My Egyptain Swift pair are incubating 2 egg's, daddy & mommy pij is being tough so I'm not going to candle the egg. It's so funny how much he fluff's up to look tougher. 
And I have RN Dove egg's due to hatch this wk.end. It's amazing how calm and trusting the dove's are compared to the pigeon's, I can check the dove egg's without any worries at all. 

If I can figure out how to do the photo's I'll post some of the new family.


----------



## Lovebirds (Sep 6, 2002)

Congratulations!! I've got to go find an Egyptian Swift.

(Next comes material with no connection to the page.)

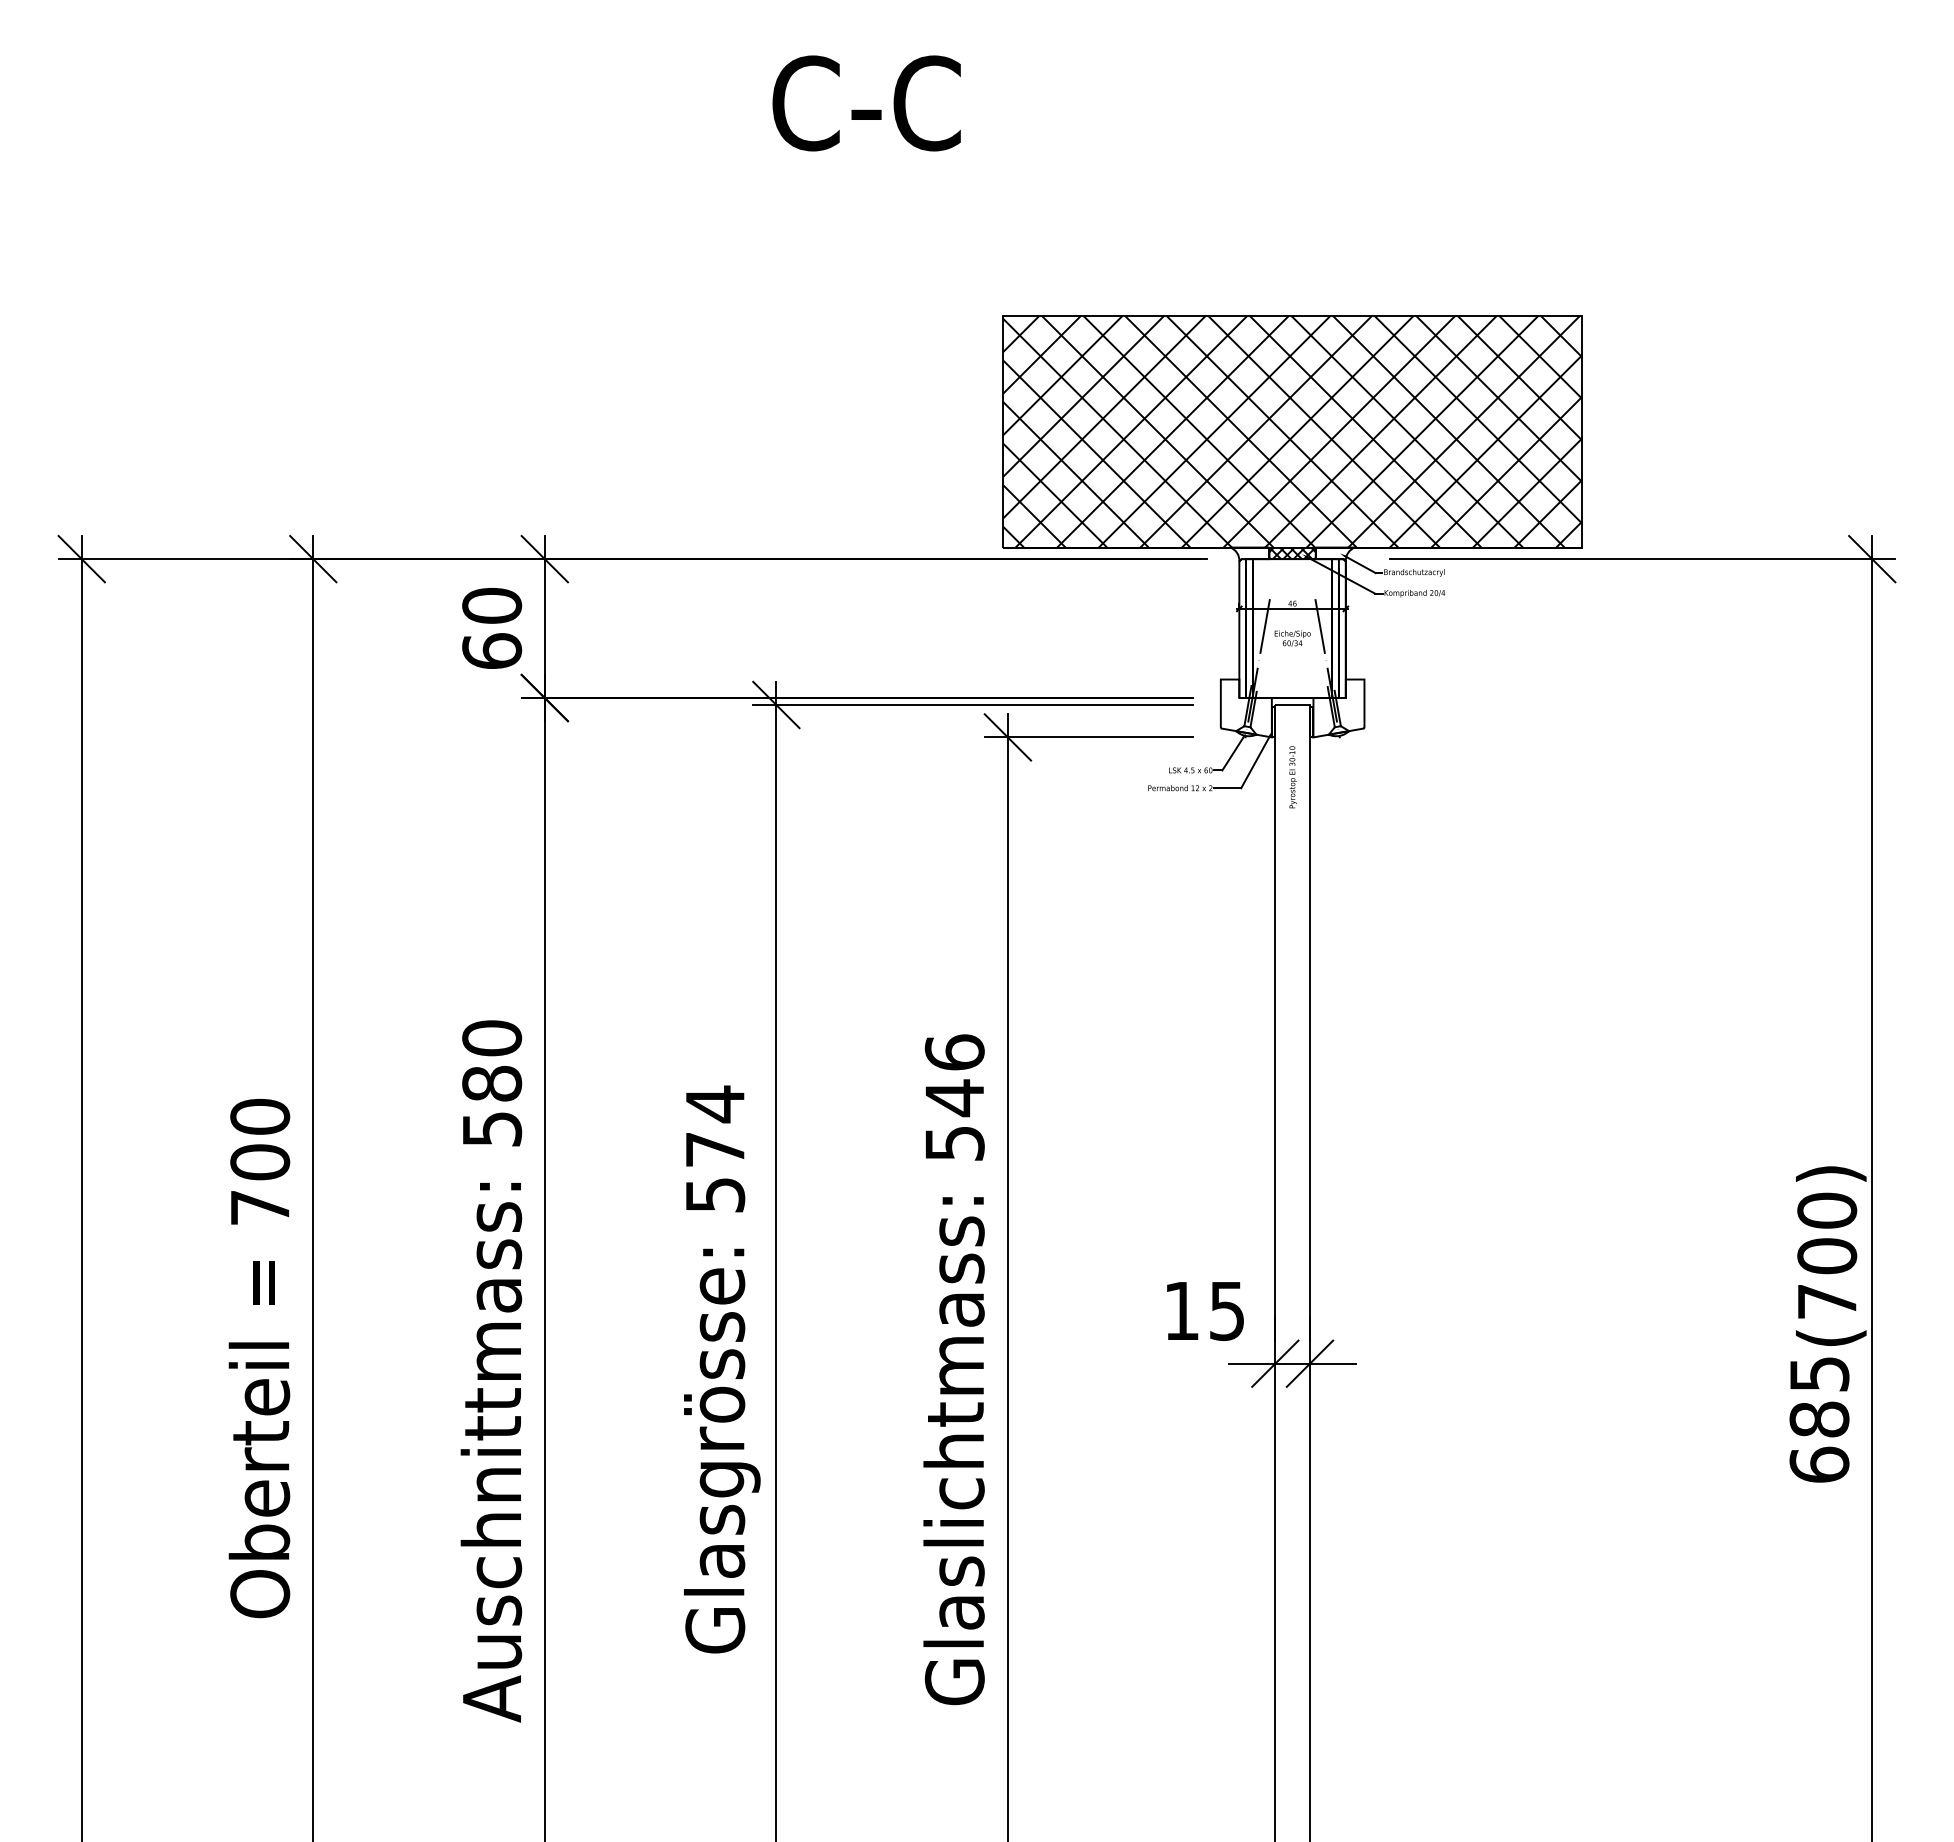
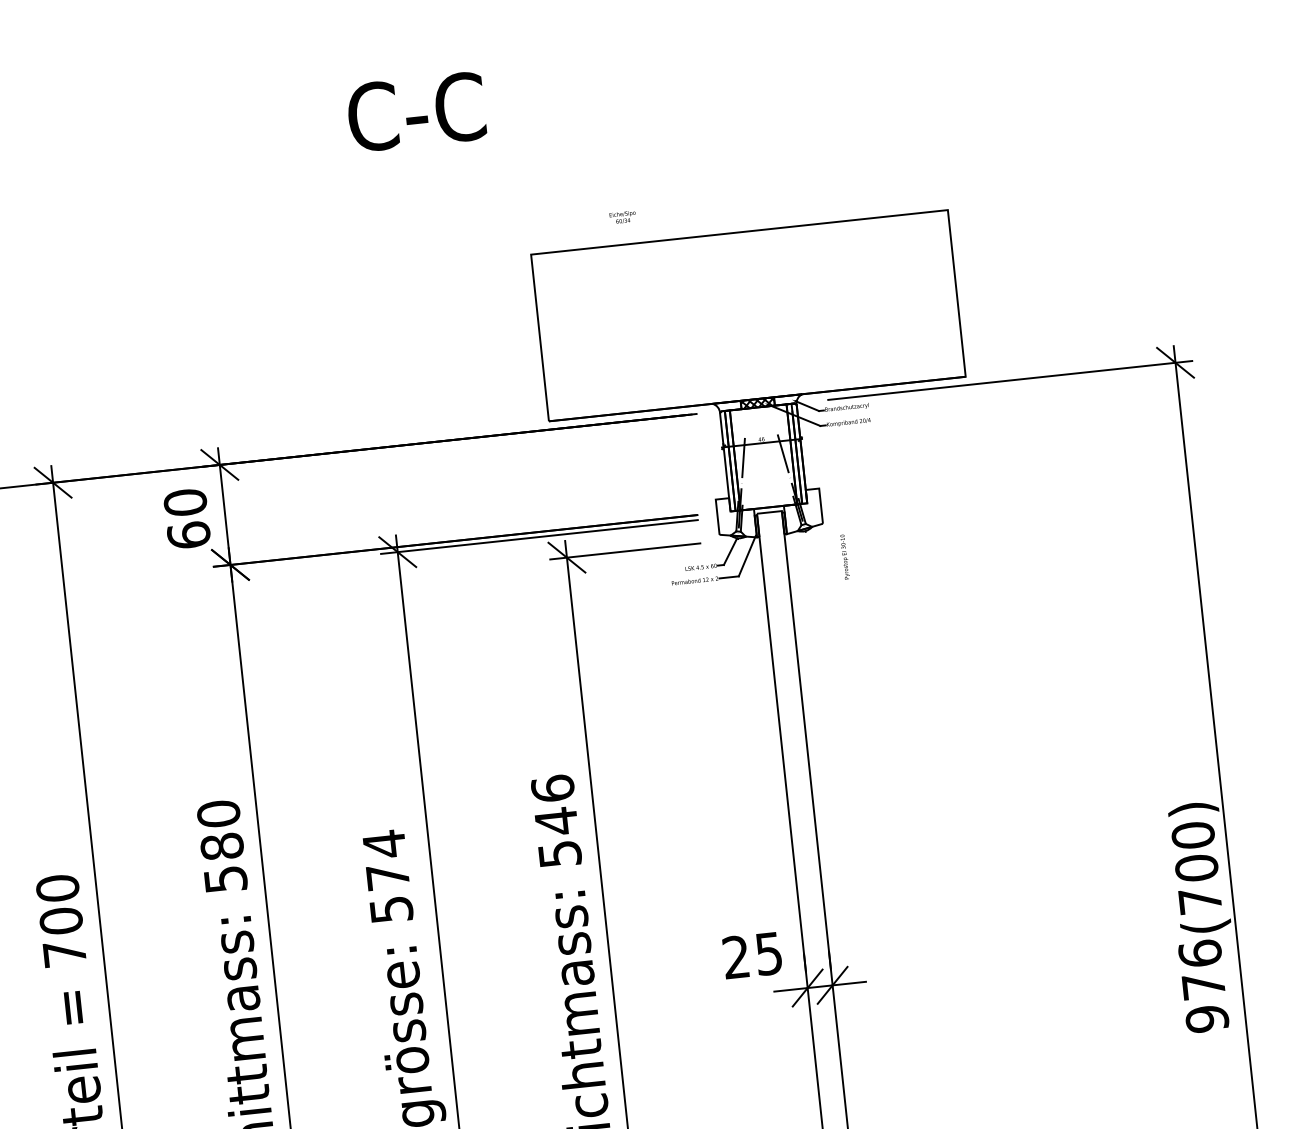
hatch: (1292, 431) -> (748, 315), removed
text: (1292, 638) -> (622, 217), moved
text: (1292, 777) -> (844, 557), moved
text: (1181, 1310) -> (736, 956), 15 -> 25
text: (1819, 1419) -> (1203, 986), 685 -> 976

Not sure what they look like. We'll be waiting for pictures...........but you already knew that!!


----------



## EgypSwiftLady (Jan 14, 2008)

Lovebirds said:


> Congratulations!! I've got to go find an Egyptian Swift. Not sure what they look like. We'll be waiting for pictures...........but you already knew that!!


 Thanks Lovebirds. I have the "blue velvet" color in the ES, I have an ES in my avatar.


----------



## Skyeking (Jan 17, 2003)

I bet you can't wait for them to hatch, I know it is an exciting time, I never get tired of it.


----------



## EgypSwiftLady (Jan 14, 2008)

Trees Gray said:


> I bet you can't wait for them to hatch, I know it is an exciting time, I never get tired of it.


Hi Treesa,
I am so excited! I love the dove's, they hatch this Sat., finger's crossed, and then on the 19th. the ES egg's are suppose to hatch. I've never had Pij egg's hatch so this will be a BIG first for me. I hope the ES take care of their babies, it will be their first time, but I'm getting prepared just in case something happen's.


----------



## Lovebirds (Sep 6, 2002)

http://upload.wikimedia.org/wikipedia/commons/7/73/EgyptianSwift.jpg

Is this what yours look like? I don't guess I've ever seen one. VERY pretty.


----------



## EgypSwiftLady (Jan 14, 2008)

Lovebirds said:


> http://upload.wikimedia.org/wikipedia/commons/7/73/EgyptianSwift.jpg
> 
> Is this what yours look like? I don't guess I've ever seen one. VERY pretty.



Yep, that's what my pair look like.

 Thanks.


----------



## philodice (Sep 30, 2007)

Wait until the dove eggs hatch. Mine have been biting and wing slapping me.


----------



## EgypSwiftLady (Jan 14, 2008)

philodice said:


> Wait until the dove eggs hatch. Mine have been biting and wing slapping me.


 Soooo they do turn from Dr. Jekyll to Mr. Hyde. Thank's for the warning, and here I thought they were just so trusting.


----------



## maryjane (Jul 15, 2006)

How lovely that breed is! I am partial of course to "beakless" pijies.  I understand that with some breeds that have a very small beak, it can be difficult for them to feed their babies sometimes. My Sat Bernadette has no troubles at all, and his beak is practically non-existent. So I guess it depends on the pijie. Just keep a close eye on them to make sure they're well fed after they hatch. Good luck and can't wait for pics!


----------



## EgypSwiftLady (Jan 14, 2008)

Thanks MaryJane, I'll be watching them like a hawk!


----------